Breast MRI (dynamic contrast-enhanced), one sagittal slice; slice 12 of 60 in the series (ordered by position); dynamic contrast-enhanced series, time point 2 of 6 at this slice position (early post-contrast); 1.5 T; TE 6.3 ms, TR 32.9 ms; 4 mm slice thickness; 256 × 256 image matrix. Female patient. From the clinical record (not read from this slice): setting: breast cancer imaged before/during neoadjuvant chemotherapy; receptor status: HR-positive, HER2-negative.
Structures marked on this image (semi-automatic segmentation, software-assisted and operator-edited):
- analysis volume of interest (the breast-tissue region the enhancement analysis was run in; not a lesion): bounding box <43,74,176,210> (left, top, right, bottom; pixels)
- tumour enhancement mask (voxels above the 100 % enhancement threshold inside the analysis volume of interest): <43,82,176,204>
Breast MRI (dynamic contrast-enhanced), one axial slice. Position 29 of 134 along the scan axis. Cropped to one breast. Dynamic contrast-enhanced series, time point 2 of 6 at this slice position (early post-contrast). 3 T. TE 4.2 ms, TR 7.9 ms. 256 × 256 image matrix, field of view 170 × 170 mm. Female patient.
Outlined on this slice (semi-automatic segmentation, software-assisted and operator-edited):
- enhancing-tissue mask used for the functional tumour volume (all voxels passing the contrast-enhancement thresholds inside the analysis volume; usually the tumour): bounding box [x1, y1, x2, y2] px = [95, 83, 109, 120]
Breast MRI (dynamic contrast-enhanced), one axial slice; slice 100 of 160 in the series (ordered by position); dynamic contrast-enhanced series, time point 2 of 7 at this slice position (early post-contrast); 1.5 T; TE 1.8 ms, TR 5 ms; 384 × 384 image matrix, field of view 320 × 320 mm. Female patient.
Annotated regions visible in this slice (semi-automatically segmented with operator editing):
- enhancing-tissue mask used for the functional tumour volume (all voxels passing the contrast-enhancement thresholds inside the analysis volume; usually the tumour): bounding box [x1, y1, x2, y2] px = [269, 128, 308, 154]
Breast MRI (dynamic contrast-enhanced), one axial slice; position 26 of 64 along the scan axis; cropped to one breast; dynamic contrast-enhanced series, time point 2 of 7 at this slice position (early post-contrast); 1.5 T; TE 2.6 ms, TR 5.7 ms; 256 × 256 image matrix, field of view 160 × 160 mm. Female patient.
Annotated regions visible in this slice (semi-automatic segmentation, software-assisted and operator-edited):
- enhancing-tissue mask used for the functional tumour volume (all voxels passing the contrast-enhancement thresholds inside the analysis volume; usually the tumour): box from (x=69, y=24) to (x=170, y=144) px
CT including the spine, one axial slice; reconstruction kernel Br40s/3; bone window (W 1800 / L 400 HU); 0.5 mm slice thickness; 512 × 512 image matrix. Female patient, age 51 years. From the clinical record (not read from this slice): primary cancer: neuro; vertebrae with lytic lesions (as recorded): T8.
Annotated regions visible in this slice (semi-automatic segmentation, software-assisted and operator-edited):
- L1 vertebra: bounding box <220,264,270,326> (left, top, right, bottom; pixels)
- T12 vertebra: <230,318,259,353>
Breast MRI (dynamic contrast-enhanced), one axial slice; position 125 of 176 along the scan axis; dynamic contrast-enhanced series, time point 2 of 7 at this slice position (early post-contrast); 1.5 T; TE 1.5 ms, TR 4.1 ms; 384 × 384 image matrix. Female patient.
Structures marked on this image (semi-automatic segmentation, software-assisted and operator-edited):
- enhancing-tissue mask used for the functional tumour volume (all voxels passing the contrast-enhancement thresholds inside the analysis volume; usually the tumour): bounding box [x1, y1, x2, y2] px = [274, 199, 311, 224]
---
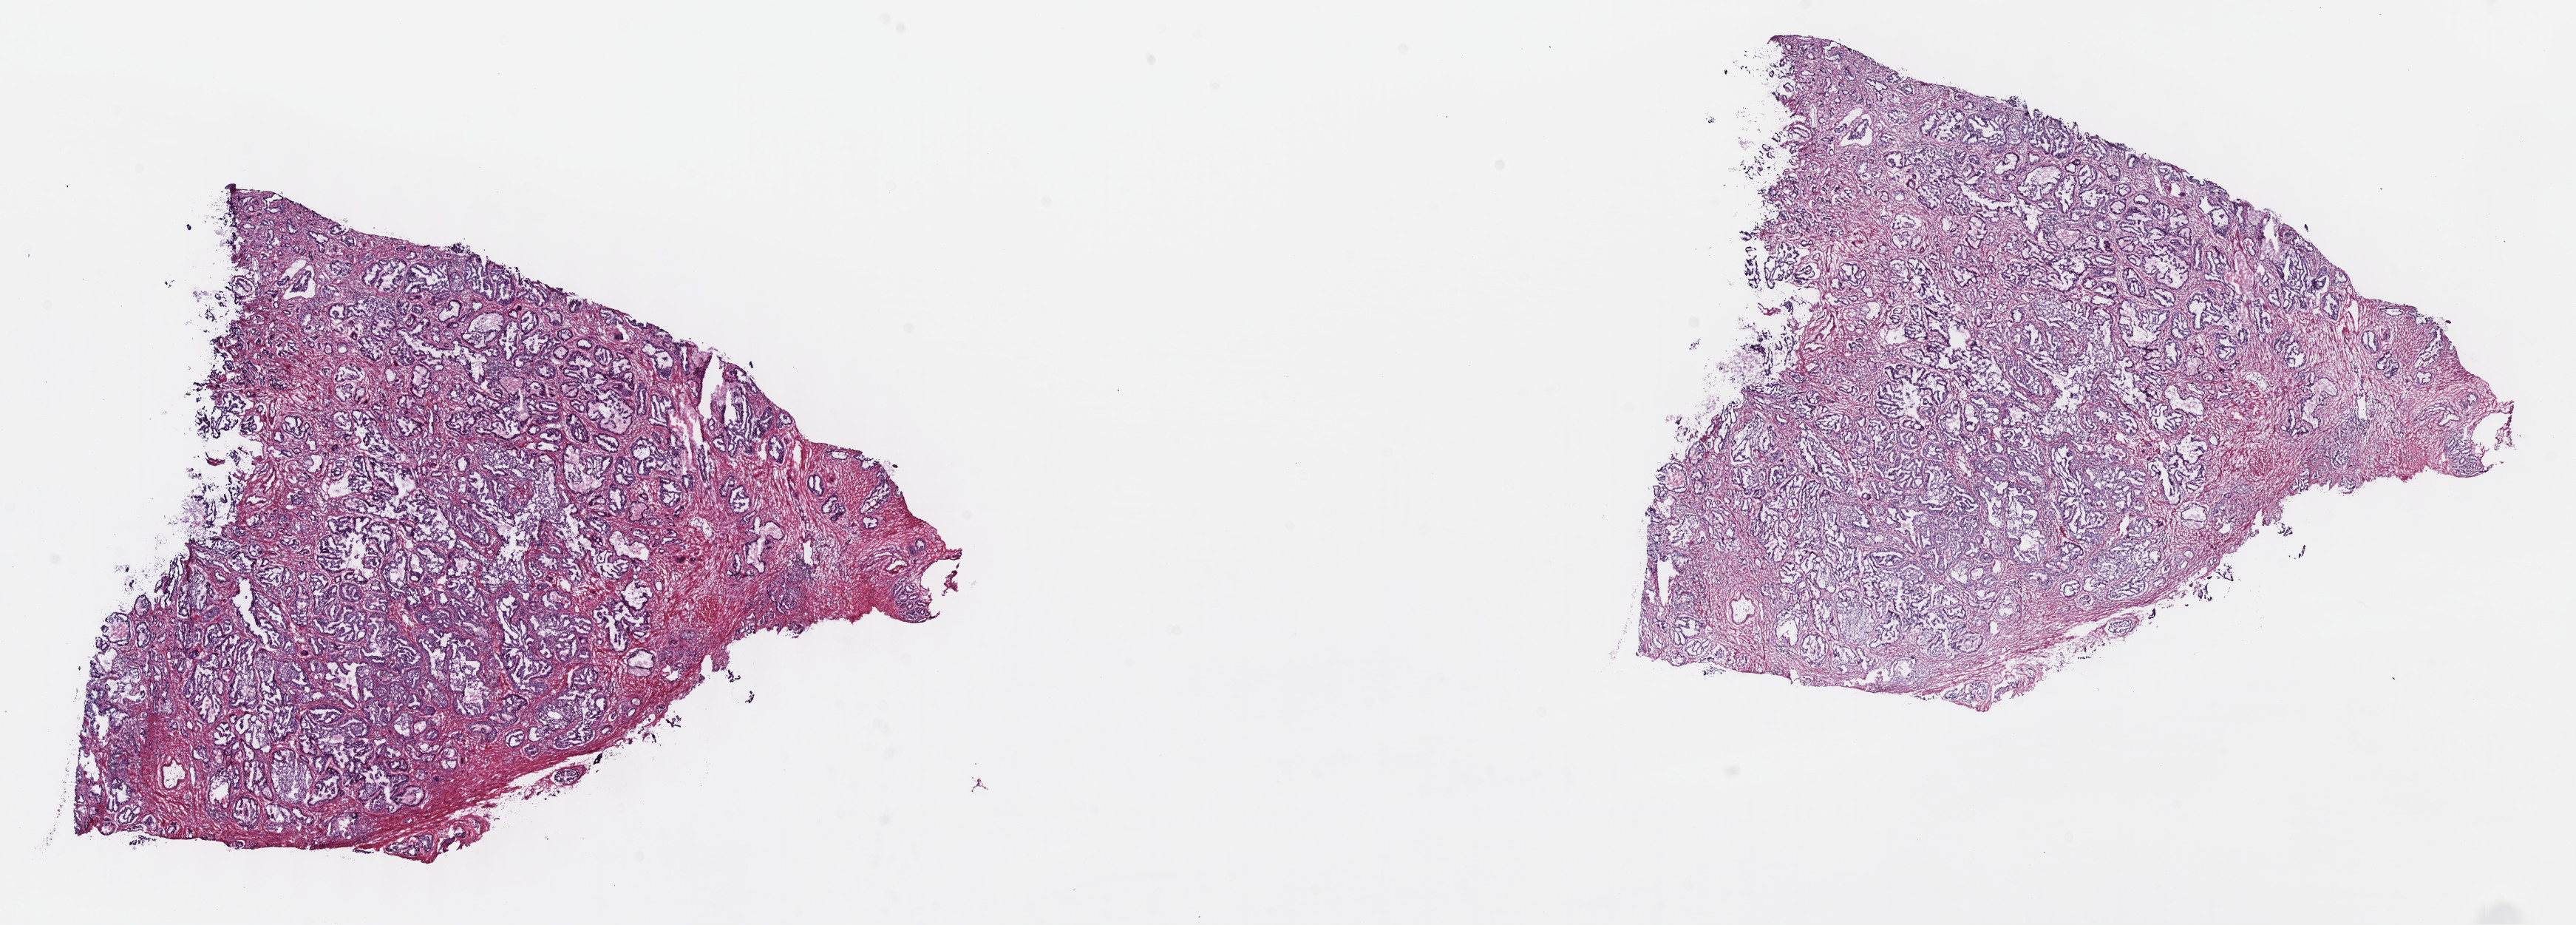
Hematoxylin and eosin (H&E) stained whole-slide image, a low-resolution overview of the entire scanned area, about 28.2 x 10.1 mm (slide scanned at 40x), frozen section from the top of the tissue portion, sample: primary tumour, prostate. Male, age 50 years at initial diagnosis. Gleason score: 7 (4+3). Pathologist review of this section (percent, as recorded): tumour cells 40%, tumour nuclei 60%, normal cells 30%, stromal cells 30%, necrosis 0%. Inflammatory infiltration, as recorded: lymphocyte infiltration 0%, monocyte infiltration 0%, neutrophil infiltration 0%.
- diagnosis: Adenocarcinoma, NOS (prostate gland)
==
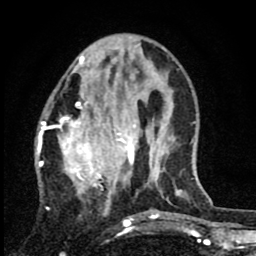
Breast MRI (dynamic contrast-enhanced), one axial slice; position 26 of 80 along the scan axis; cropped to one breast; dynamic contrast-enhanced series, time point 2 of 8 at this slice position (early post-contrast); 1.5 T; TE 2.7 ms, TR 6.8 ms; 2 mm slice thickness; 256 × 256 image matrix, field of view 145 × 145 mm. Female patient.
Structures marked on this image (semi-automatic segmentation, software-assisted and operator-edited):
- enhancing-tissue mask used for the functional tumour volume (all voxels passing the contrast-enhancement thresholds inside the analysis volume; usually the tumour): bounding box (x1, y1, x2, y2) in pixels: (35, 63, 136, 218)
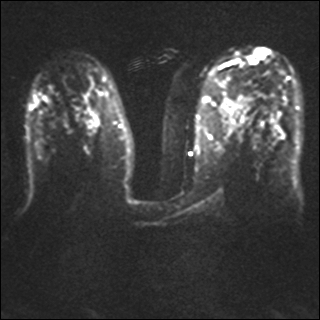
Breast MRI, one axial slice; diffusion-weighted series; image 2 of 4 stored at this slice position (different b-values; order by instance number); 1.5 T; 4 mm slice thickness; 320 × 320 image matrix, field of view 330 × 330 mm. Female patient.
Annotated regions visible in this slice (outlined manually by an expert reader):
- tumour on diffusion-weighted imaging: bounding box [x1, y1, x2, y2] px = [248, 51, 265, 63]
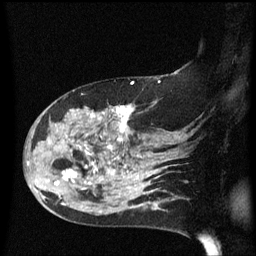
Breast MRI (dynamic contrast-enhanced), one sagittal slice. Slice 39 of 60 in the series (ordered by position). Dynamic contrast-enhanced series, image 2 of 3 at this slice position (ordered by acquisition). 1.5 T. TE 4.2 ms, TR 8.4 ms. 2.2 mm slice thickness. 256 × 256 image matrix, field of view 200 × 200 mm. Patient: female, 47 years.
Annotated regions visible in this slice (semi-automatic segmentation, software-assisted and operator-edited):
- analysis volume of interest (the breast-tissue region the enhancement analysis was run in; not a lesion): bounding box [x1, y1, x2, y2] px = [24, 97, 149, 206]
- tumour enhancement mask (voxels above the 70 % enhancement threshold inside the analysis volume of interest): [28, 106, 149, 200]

■ To do: Which of the lines above hold the word "bottom"? Copy each one.

■ Task result:
- analysis volume of interest (the breast-tissue region the enhancement analysis was run in; not a lesion): bounding box <43,74,176,210> (left, top, right, bottom; pixels)
- L1 vertebra: bounding box <220,264,270,326> (left, top, right, bottom; pixels)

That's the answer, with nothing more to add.